>> begin Material provided
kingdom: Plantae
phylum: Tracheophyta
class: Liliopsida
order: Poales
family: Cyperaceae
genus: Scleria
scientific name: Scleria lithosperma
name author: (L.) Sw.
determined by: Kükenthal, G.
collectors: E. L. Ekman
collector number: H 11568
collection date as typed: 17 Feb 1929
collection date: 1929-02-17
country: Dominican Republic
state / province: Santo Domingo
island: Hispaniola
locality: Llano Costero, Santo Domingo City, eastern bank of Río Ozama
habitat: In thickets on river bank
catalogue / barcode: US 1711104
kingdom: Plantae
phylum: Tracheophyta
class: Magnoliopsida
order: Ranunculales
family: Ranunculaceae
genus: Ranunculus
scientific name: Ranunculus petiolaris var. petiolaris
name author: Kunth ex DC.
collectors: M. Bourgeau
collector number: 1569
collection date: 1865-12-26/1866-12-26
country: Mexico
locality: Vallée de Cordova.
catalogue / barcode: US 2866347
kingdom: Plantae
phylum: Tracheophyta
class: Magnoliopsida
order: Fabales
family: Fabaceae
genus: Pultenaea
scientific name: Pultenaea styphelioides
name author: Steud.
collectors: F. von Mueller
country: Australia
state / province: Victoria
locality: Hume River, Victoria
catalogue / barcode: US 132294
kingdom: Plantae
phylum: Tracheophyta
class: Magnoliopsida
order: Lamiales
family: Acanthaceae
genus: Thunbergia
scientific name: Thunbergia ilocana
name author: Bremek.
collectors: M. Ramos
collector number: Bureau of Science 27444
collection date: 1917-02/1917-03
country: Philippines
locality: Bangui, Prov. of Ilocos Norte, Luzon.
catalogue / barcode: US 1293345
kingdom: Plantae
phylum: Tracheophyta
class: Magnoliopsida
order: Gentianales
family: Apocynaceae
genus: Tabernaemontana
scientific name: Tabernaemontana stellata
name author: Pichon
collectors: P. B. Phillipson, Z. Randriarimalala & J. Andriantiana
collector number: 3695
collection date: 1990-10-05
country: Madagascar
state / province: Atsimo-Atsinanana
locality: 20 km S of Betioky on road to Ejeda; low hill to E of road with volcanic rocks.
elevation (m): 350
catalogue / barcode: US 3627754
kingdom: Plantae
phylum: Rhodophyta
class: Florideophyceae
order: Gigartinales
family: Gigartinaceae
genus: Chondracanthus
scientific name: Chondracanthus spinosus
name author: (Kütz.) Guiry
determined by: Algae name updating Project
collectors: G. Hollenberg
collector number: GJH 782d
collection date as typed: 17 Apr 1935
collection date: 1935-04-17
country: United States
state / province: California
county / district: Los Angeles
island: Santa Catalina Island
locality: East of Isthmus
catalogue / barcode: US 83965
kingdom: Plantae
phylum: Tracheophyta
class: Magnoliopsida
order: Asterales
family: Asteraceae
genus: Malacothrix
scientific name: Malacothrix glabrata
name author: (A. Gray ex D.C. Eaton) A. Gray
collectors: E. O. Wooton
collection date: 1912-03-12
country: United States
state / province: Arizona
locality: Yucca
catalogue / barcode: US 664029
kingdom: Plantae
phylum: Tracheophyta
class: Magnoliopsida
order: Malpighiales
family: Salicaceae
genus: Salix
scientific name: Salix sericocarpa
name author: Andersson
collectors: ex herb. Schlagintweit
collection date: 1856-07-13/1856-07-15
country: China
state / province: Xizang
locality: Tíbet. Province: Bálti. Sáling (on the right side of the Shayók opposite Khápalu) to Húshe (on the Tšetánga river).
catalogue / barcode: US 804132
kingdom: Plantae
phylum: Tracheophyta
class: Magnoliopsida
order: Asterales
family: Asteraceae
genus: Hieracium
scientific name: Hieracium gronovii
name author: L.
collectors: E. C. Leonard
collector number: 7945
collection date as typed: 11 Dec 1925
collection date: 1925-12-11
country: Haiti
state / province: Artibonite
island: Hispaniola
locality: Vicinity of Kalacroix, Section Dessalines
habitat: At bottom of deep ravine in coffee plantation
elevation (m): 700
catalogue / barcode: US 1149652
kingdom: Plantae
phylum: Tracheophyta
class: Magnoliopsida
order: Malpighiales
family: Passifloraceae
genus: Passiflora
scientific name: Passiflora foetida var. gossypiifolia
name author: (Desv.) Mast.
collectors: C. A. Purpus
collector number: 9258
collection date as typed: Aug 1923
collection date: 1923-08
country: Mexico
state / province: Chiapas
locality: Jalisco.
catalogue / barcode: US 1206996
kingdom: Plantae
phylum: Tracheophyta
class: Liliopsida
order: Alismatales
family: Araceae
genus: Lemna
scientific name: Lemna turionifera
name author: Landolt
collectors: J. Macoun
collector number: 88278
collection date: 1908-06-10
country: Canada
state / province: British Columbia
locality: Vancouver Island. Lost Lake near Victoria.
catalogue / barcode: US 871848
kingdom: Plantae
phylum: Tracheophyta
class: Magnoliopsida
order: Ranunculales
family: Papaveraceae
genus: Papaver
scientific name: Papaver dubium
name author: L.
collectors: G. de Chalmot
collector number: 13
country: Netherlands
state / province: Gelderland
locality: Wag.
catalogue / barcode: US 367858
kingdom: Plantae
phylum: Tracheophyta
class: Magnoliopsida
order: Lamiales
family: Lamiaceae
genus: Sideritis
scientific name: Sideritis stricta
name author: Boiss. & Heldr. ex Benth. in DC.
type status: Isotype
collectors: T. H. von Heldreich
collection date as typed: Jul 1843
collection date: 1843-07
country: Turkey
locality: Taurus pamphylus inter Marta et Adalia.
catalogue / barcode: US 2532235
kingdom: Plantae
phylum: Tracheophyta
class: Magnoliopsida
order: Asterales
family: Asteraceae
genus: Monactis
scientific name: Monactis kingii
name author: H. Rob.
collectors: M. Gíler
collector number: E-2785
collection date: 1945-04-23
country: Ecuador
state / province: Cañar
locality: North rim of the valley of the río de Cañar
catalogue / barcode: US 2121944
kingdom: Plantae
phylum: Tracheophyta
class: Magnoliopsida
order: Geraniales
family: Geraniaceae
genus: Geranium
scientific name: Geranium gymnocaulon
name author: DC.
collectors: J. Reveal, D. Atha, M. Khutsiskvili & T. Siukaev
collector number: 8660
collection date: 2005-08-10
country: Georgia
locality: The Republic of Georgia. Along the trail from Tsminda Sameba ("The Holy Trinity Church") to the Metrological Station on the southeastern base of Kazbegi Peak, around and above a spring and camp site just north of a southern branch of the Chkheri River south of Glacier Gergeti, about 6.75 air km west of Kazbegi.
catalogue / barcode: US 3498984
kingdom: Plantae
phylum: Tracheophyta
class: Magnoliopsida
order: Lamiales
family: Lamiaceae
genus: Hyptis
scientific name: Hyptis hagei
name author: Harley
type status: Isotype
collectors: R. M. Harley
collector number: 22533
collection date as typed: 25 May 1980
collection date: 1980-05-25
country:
>> end Material provided
> **Prompt**
Copy the rows from the line with "collectors: T. H. von Heldreich" to the line with "collectors: J. Reveal, D.", both included, exactly as they appear.

> **Problem solution**
collectors: T. H. von Heldreich
collection date as typed: Jul 1843
collection date: 1843-07
country: Turkey
locality: Taurus pamphylus inter Marta et Adalia.
catalogue / barcode: US 2532235
kingdom: Plantae
phylum: Tracheophyta
class: Magnoliopsida
order: Asterales
family: Asteraceae
genus: Monactis
scientific name: Monactis kingii
name author: H. Rob.
collectors: M. Gíler
collector number: E-2785
collection date: 1945-04-23
country: Ecuador
state / province: Cañar
locality: North rim of the valley of the río de Cañar
catalogue / barcode: US 2121944
kingdom: Plantae
phylum: Tracheophyta
class: Magnoliopsida
order: Geraniales
family: Geraniaceae
genus: Geranium
scientific name: Geranium gymnocaulon
name author: DC.
collectors: J. Reveal, D. Atha, M. Khutsiskvili & T. Siukaev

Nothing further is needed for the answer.